SimpleSAMLphp: Could not find username attribute.

However, that type of error would not result in the redirect loop. My hunch is that there is an issue with the session storage so that when Special:PluggableAuthLogin redirects back to Special:UserLogin, the required authentication information is not found in the session.

Thanks for your quick answer (and sorry for delay, I wasn't available).

I've tried to check what you said but there's no line with [PluggableAuth] or SimpleSAMLphp.

I just see :

[authentication] MediaWiki\Auth\LegacyHookPreAuthenticationProvider::testForAuthentication: No username in $reqs, skipping hooks

______

I wasn't able to solve this by myself, can you have a look at the log ?

I've extracted the loop, you can read it at https://pastebin.com/VTKCWJDL

Ah, you are using an older version of PluggableAuth that does not have the same level of debug logging.

I'm seeing:

    Authenticated existing user: Stopi
    .....
    User is authorized.

before the redirection back to Special:UserLogin, so it appears that SimpleSAMLphp and PluggableAuth are working correctly.

Then, I see:

[error] [WrG5FX8AAAEAAF4en5wAAAAQ] /index.php?title=Special:UserLogin/return&wpLoginToken=0d09a4e78fc399cdbdea6db3c4ffddd15ab1b914%2B%5C   ErrorException from line 3306 of /var/www/mediawiki/htdocs/includes/db/Database.php: PHP Notice: Uncommitted DB writes (transaction from DatabaseBase::query (JobQueueDB::doGetSiblingQueuesWithJobs)).

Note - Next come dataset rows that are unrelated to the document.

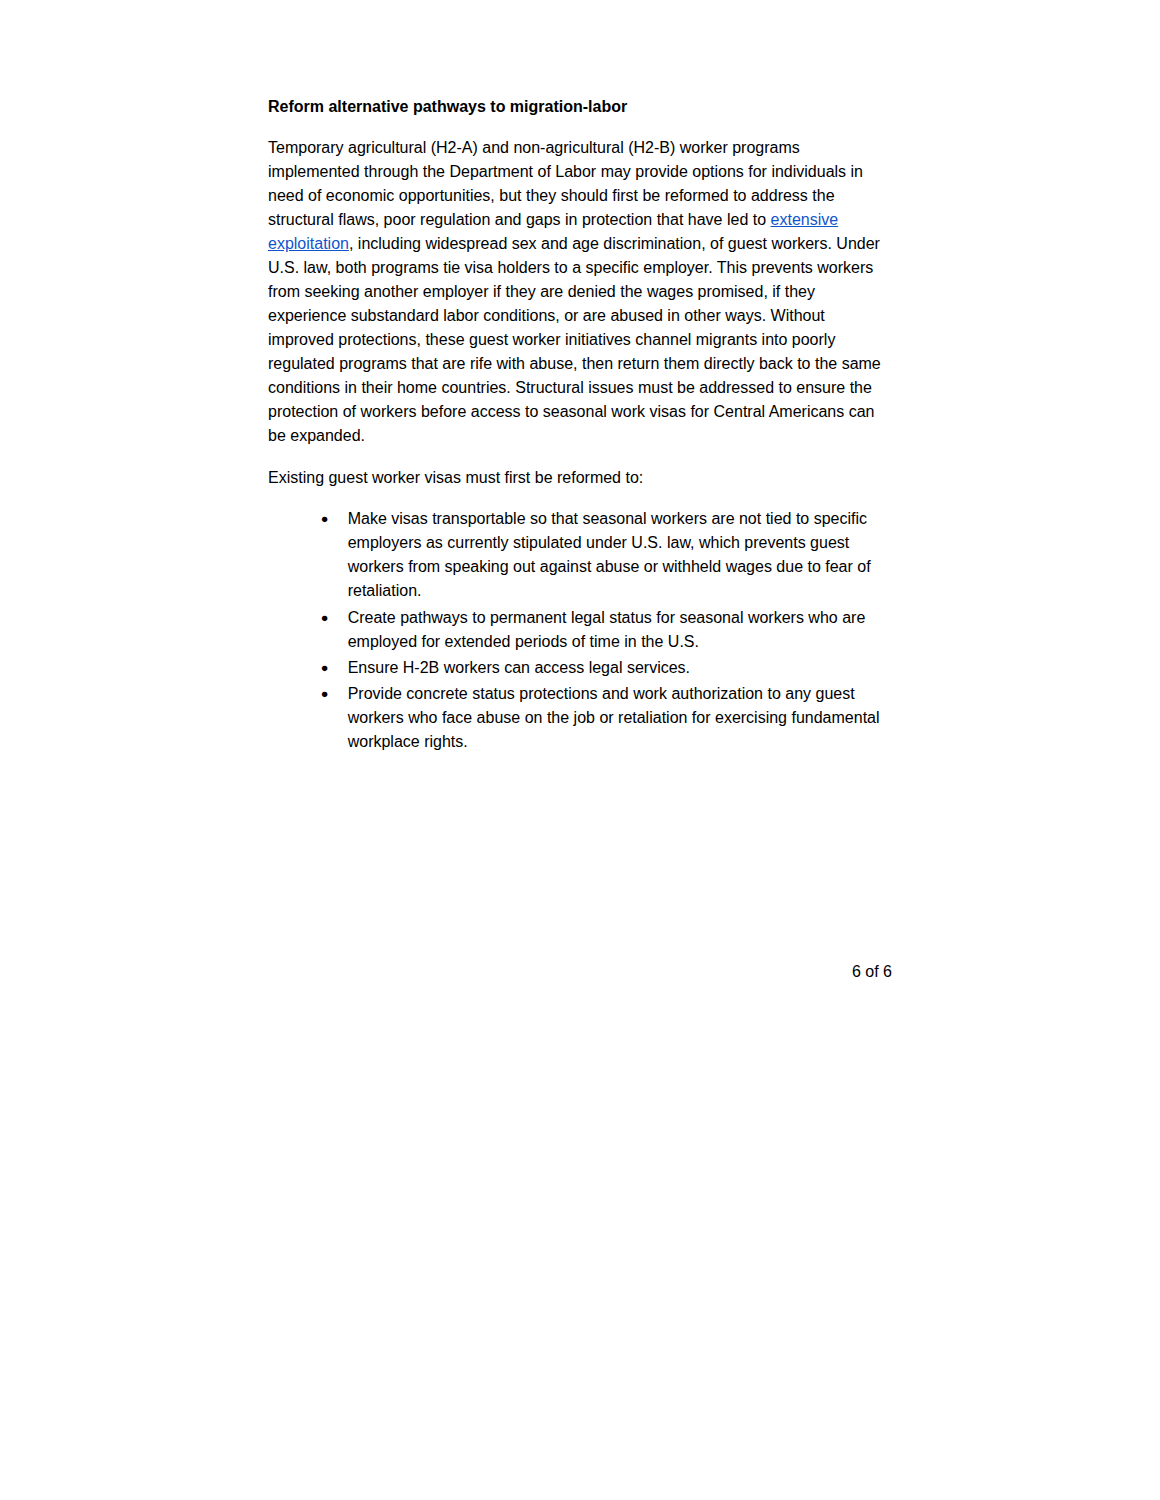Reform alternative pathways to migration-labor
Temporary agricultural (H2-A) and non-agricultural (H2-B) worker programs implemented through the Department of Labor may provide options for individuals in need of economic opportunities, but they should first be reformed to address the structural flaws, poor regulation and gaps in protection that have led to extensive exploitation, including widespread sex and age discrimination, of guest workers. Under U.S. law, both programs tie visa holders to a specific employer. This prevents workers from seeking another employer if they are denied the wages promised, if they experience substandard labor conditions, or are abused in other ways. Without improved protections, these guest worker initiatives channel migrants into poorly regulated programs that are rife with abuse, then return them directly back to the same conditions in their home countries. Structural issues must be addressed to ensure the protection of workers before access to seasonal work visas for Central Americans can be expanded.
Existing guest worker visas must first be reformed to:
Make visas transportable so that seasonal workers are not tied to specific employers as currently stipulated under U.S. law, which prevents guest workers from speaking out against abuse or withheld wages due to fear of retaliation.
Create pathways to permanent legal status for seasonal workers who are employed for extended periods of time in the U.S.
Ensure H-2B workers can access legal services.
Provide concrete status protections and work authorization to any guest workers who face abuse on the job or retaliation for exercising fundamental workplace rights.
6 of 6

That may be a problem. I recall seeing that in previous versions of MediaWiki, although it never prevented authentication from working. I have not tested with postgresql, however.

One thing you could try is updating to the most recent version of the PluggableAuth extension.

Hi,

as I've mentioned in the first post, I was using the LTS version of mediawiki (1.27), so the versions for each extensions was used accordingly.

After what you said, I've decided to upgrade my whole system with mediawiki 1.30 and latest extensions.

It worked !

Thanks a lot for your time and efforts, I wish you a nice day, mine is already shiny.

And by the way, thanks for those useful extensions, having a working SSO is so nice to end-users.